Assigned task A:
In the passage on wholeness in God, which verse is quoted as saying "We live by faith, not by sight"?

Page text:
____

1 – It means that you aren’t looking for wholeness in places apart from God.

2 Corinthians 12:9 reads, “But he said to me, ‘My grace is sufficient for you, for my power is made perfect in weakness.’ Therefore I will boast all the more gladly about my weaknesses, so that Christ’s power may rest on me.”

It means that no one but God Himself can return you to wholeness. This is about grace, and the yearning of your heart. There are quick fixes out there, but they don’t last because they’re based in something that has no foundation.

Psalm 73:26 reads, “My flesh and my heart may fail, but God is the strength of my heart and my portion forever.”

2 – You can’t realistically expect other people to meet the needs only Jesus Christ can.

John 15:11 reads, “I have told you this so that my joy may be in you and that your joy may be complete.”

Relying on God is the only way you can be healed and fulfilled. This is a companion thought to #1. This one, though, has more to do with what you think people can do to make you whole.

I had a student tell me once, when referring to her boyfriend, “He completes me.” I get that; we need others, and we especially need others in relationships that help us with our shortcomings. Still, we’re still talking about completeness in the flesh here. Aim for eternal completion. Jesus does that.

Psalms 107:20 reads, “He sent forth his word and healed them; he rescued them from the grave.”

3 – You realize your worth is not defined by your appearance, job performance, human relationships, or anything apart from your relationship with God as His child.

2 Corinthians 5:7 reads, “We live by faith, not by sight.”

This is tricky. We don’t think we’re whole because we aren’t measuring up to some standard out there. Truth is, though, that the relationship with God I’ve been speaking of is the only flawless source of your sense of worth. It’s not how you “look,” or how you think you’re perceived. How does God see you? He is what makes you whole, not some self- or society-imposed standard.

____

Assigned task B:
Filter the records below down to the lines that contain the string "הציבורי". Case counts.

____

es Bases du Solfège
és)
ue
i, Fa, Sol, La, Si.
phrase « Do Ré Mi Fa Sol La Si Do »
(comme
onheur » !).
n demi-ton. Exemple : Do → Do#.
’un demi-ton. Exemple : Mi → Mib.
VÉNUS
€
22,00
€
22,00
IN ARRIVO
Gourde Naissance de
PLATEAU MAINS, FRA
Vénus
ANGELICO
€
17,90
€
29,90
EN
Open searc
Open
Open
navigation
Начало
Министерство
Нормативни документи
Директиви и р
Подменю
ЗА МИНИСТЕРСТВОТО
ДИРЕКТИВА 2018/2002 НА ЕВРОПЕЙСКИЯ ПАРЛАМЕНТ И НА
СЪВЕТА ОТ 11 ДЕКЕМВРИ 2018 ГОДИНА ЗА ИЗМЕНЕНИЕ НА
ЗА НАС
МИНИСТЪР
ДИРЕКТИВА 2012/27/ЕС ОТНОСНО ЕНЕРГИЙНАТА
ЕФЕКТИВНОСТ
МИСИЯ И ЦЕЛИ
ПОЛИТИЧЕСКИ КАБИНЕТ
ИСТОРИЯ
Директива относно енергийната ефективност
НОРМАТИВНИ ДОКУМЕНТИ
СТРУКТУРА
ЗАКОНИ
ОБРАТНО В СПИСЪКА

____

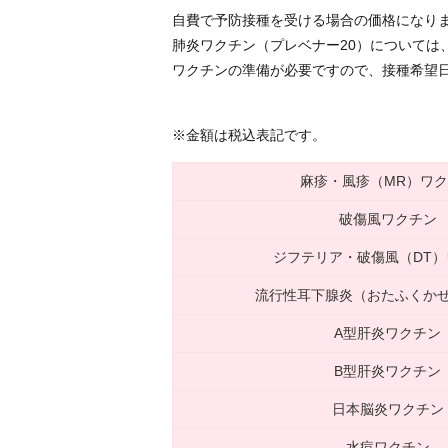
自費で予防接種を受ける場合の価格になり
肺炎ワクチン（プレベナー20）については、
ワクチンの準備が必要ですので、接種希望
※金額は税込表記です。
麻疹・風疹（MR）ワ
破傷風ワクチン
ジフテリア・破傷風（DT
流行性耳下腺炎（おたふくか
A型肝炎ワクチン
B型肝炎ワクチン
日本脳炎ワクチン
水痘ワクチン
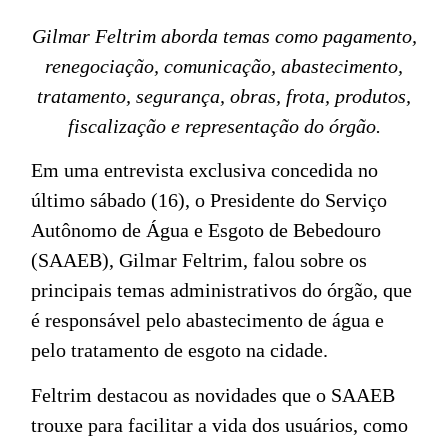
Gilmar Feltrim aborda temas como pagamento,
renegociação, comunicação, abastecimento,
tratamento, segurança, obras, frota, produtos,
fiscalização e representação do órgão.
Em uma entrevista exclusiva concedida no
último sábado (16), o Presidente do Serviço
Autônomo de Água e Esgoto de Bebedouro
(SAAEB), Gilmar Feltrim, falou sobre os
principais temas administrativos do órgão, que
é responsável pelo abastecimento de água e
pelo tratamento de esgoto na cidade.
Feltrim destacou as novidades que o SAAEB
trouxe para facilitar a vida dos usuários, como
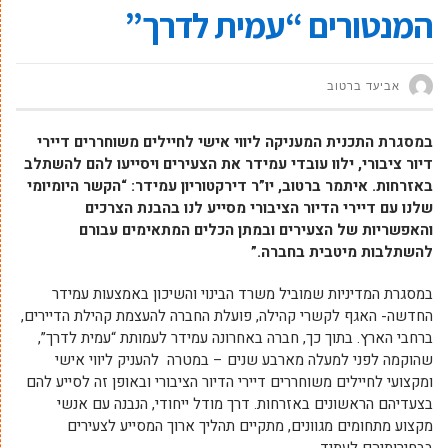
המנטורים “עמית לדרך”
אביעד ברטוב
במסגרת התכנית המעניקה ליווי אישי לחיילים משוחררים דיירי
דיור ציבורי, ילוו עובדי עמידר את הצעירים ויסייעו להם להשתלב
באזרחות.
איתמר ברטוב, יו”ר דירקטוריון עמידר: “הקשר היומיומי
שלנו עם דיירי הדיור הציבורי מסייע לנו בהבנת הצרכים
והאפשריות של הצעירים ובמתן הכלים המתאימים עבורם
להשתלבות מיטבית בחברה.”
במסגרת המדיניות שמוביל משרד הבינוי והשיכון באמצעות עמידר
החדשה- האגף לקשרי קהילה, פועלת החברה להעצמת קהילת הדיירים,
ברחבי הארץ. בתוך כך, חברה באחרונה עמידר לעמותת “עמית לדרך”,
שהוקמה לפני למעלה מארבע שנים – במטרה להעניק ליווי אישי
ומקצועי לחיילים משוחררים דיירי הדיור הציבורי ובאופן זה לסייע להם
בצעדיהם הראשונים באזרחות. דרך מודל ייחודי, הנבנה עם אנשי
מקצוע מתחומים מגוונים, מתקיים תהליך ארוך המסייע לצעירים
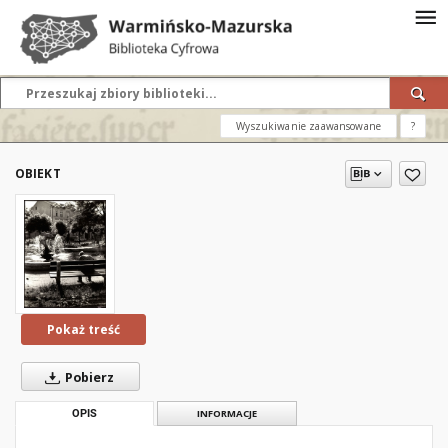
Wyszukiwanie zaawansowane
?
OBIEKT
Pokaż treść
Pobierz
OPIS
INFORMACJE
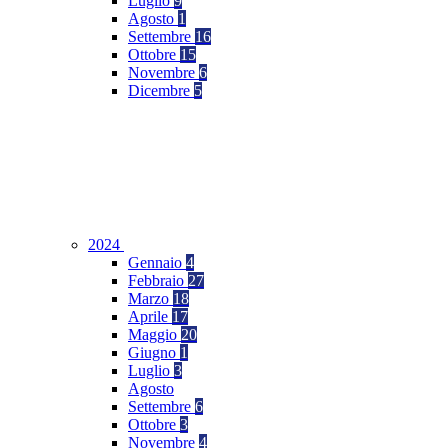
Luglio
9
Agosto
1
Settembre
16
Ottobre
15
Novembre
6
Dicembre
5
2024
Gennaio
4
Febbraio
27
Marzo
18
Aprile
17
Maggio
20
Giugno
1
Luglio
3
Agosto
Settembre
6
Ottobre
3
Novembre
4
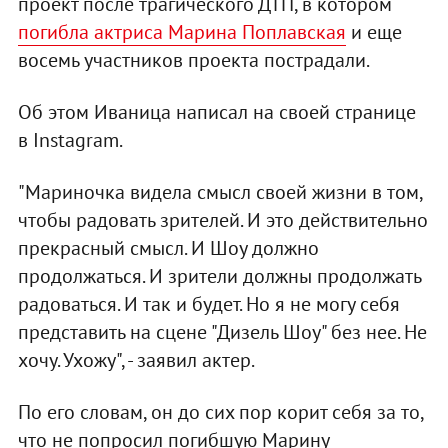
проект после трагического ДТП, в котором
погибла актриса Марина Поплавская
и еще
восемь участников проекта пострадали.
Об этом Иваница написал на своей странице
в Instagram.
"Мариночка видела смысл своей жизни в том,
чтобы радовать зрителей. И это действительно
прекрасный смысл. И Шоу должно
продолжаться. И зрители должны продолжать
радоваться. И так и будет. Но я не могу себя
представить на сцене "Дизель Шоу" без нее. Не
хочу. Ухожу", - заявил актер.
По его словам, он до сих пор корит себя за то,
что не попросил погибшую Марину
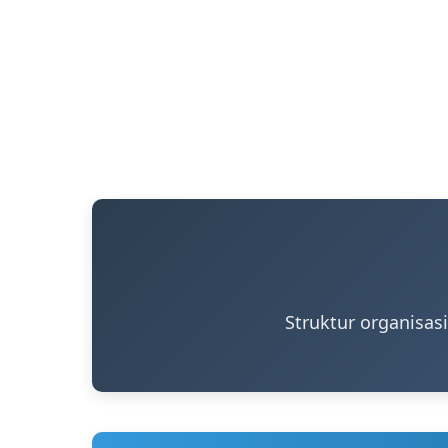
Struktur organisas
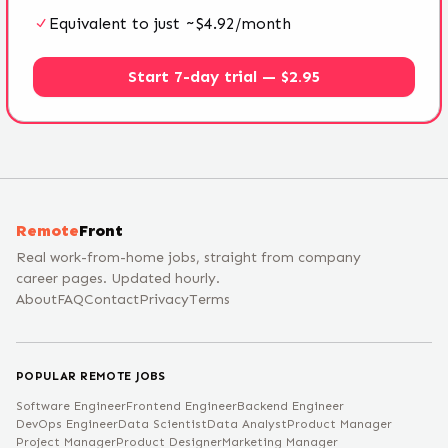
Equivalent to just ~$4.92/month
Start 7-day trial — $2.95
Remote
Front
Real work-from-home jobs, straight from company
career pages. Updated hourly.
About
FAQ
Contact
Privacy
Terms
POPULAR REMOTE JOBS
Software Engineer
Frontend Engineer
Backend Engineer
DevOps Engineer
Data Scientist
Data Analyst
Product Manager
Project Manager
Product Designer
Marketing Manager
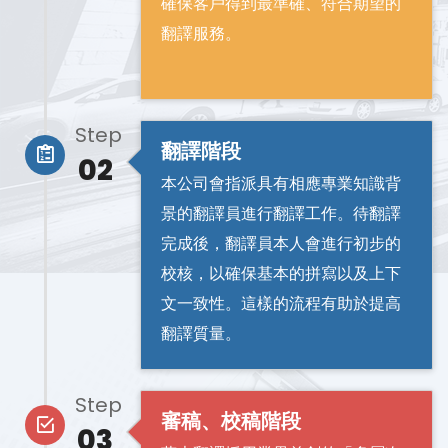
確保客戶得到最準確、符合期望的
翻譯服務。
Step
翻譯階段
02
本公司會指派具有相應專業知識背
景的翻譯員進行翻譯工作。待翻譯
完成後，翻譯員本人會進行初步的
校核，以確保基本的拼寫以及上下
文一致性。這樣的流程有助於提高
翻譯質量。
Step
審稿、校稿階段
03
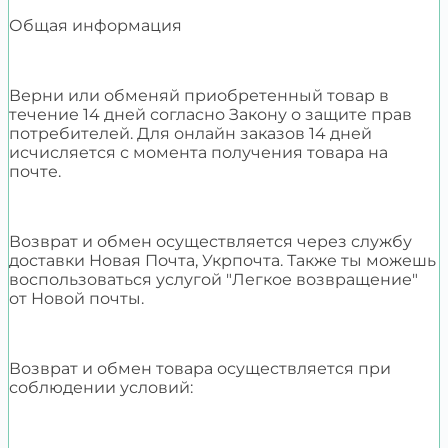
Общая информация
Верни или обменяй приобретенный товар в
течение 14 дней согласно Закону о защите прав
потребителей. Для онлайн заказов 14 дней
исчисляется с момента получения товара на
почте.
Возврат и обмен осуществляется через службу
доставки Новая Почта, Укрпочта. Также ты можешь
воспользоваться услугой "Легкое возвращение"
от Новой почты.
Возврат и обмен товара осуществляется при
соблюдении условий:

____

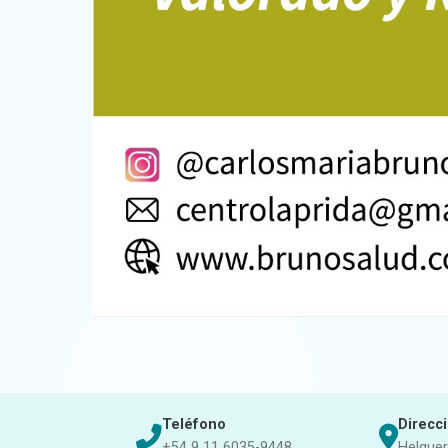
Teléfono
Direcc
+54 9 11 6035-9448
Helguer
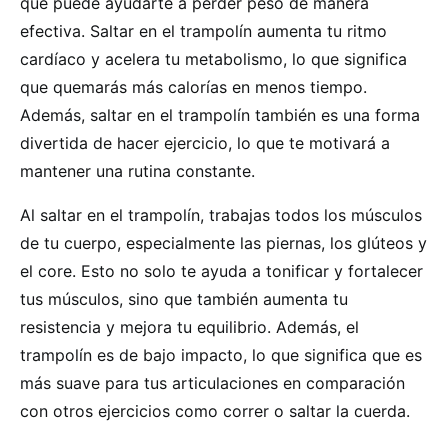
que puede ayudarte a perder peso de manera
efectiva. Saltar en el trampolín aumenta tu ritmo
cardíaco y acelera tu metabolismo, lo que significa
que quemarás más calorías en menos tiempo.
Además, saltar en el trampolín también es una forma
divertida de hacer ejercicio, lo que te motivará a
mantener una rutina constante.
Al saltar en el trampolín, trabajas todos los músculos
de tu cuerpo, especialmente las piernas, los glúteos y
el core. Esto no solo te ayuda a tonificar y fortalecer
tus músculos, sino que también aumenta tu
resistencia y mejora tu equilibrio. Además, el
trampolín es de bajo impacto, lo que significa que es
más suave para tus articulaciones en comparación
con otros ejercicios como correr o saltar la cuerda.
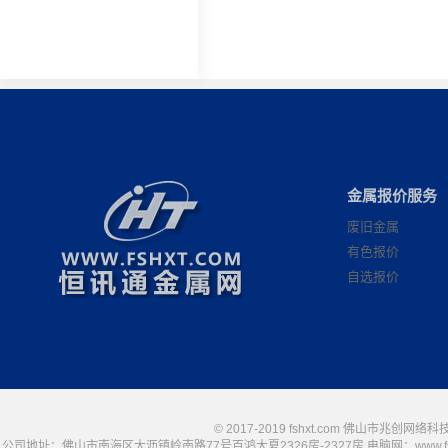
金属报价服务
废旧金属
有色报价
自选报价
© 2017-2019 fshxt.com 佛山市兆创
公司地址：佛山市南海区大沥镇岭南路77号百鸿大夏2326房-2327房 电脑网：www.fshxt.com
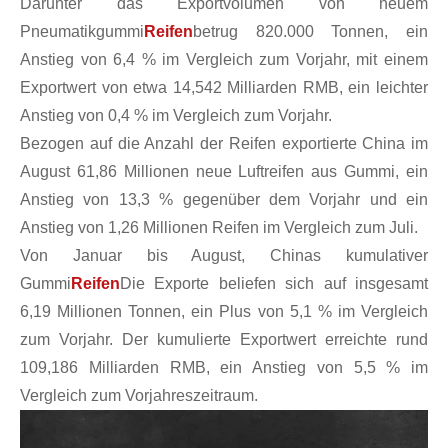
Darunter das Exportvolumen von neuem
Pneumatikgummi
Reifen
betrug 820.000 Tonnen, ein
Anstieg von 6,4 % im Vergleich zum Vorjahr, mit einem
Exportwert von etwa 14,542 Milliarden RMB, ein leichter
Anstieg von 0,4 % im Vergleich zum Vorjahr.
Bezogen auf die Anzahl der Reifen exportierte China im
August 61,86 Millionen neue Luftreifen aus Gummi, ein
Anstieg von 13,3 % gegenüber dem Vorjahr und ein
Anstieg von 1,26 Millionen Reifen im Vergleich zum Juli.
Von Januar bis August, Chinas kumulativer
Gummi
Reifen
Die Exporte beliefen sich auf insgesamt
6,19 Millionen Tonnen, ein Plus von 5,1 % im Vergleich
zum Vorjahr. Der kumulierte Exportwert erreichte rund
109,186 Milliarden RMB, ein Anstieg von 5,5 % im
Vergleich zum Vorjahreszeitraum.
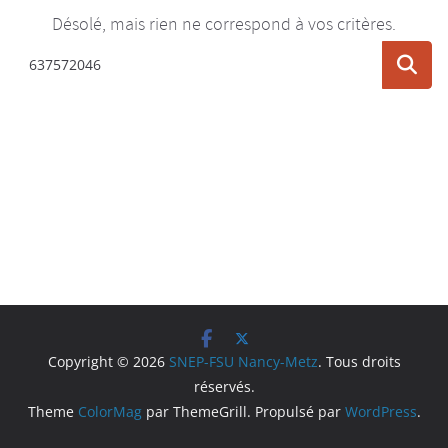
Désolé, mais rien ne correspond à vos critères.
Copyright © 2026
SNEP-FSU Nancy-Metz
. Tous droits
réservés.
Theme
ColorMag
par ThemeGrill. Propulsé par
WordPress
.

____

Answer A:
2 Corinthians 5:7

Answer B:
שלנו עם דיירי הדיור הציבורי מסייע לנו בהבנת הצרכים
ומקצועי לחיילים משוחררים דיירי הדיור הציבורי ובאופן זה לסייע להם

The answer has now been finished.